L’analyse des séries longues, corrigées de l’inflation et exprimées en parité de pouvoir d’achat, met en évidence une double dynamique. D’un côté, plusieurs pays auparavant comparables à la France l’ont nettement dépassée. L’Allemagne, au même niveau de vie en 1975, affiche un écart défavorable à la France de 11 % en 2024. Le Danemark, déjà en avance dans les années 1970, a encore creusé l’écart. De l’autre, des pays historiquement moins riches ont rattrapé puis rejoint la France, comme le Royaume-Uni, ou réduit fortement l’écart, à l’image de l’Espagne.
La progression est encore plus marquée pour certains pays d’Europe centrale. La Pologne, dont le niveau de vie était inférieur de 60 % à celui de la France en 2000, n’accuse plus qu’un retard de 20 % en 2024. À ce rythme, un Français et un Polonais pourraient atteindre un niveau de vie comparable à la fin du prochain quinquennat, souligne Antoine Foucher.

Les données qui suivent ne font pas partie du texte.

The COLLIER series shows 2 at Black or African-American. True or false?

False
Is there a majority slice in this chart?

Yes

Selon l’auteur, ce déclassement s’explique par plusieurs facteurs structurels : un recul relatif du niveau de formation, une durée de travail sur l’ensemble de la vie plus faible que dans le reste de l’Europe, et une productivité qui ne compense plus ce moindre volume de travail. Il estime enfin que les budgets 2026, marqués par des réductions d’investissement dans l’éducation, la formation et les industries d’avenir, risquent d’accentuer encore cette tendance.